The admin dashboard breaks down spend by model and by day. When you can see that a model eating 80% of your budget is being used for tasks a local model could handle, you adjust routing. It's not about being cheap. It's about having enough information to make decisions.


Connecting tools

This part is easy. Every tool just needs the gateway URL and a key:

Base URL: http://your-gateway:4000/v1
API Key: sk-your-litellm-key

For a chat interface, I use OpenWebUI pointed at the gateway. It looks like any other chat app to the user. Every model in the dropdown is served through LiteLLM, some local, some cloud, and the user can't tell the difference.

Automation works the same way. Tools like n8n or Activepieces support custom OpenAI-compatible endpoints, so they plug right in. Workflows that summarize emails, classify tickets, or generate reports all go through the gateway now, with caching and budget protection.

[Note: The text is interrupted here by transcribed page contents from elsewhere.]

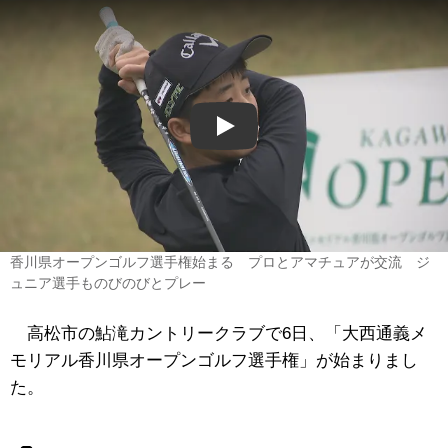
Play
香川県オープンゴルフ選手権始まる プロとアマチュアが交流 ジ
ュニア選手ものびのびとプレー
高松市の鮎滝カントリークラブで6日、「大西通義メ
モリアル香川県オープンゴルフ選手権」が始まりまし
た。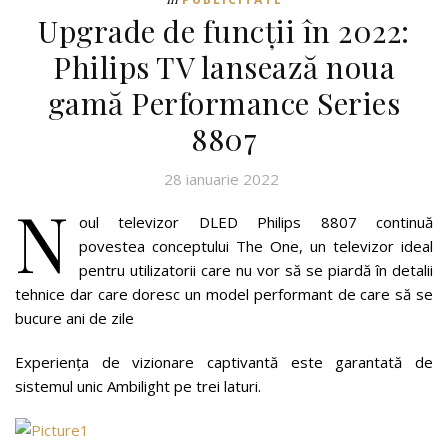
Upgrade de funcții în 2022:
Philips TV lansează noua
gamă Performance Series
8807
28 ianuarie 2022
N
oul televizor DLED Philips 8807 continuă
povestea conceptului The One, un televizor ideal
pentru utilizatorii care nu vor să se piardă în detalii
tehnice dar care doresc un model performant de care să se
bucure ani de zile
Experiența de vizionare captivantă este garantată de
sistemul unic Ambilight pe trei laturi.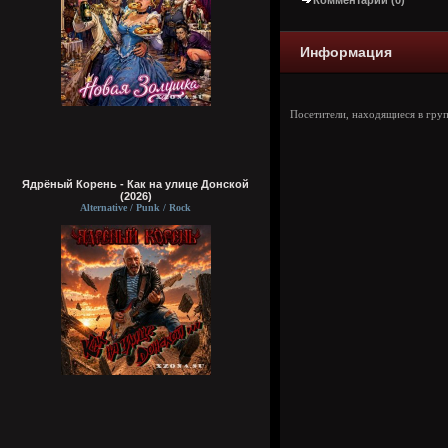
Комментарии (0)
Информация
Посетители, находящиеся в гру
Ядрёный Корень - Как на улице Донской
(2026)
Alternative / Punk / Rock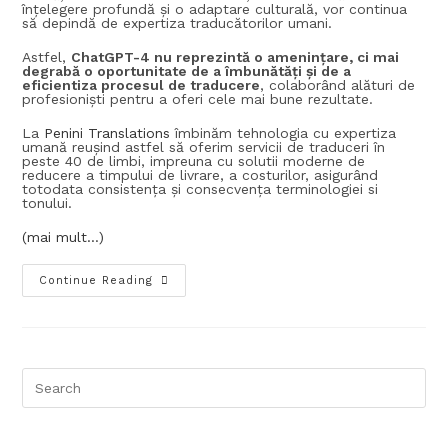
înțelegere profundă și o adaptare culturală, vor continua
să depindă de expertiza traducătorilor umani.
Astfel,
ChatGPT-4 nu reprezintă o amenințare, ci mai
degrabă o oportunitate de a îmbunătăți și de a
eficientiza procesul de traducere
, colaborând alături de
profesioniști pentru a oferi cele mai bune rezultate.
La
Penini Translations
îmbinăm tehnologia cu expertiza
umană reușind astfel să oferim servicii de traduceri în
peste 40 de limbi, impreuna cu solutii moderne de
reducere a timpului de livrare, a costurilor, asigurând
totodata consistența și consecvența terminologiei si
tonului.
(mai mult…)
Continue Reading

Scripts are the simplest. If you're using the OpenAI Python or JS SDK, swap the base URL and you're done. Same code, same interface.


Wrapping up

The thing I like about this setup is that it gets out of the way. I stopped thinking about which API key goes where. I stopped worrying about a workflow going rogue overnight. I stopped running the same prompt twice and paying for both.

The caching pays for itself. The budget alerts are a safety net. The spend tracking actually changed how I route traffic between models, because for the first time I could see what was costing what.

If you're using LLMs in more than one place, put a gateway in front of them. One compose file, and you don't have to think about any of this stuff again.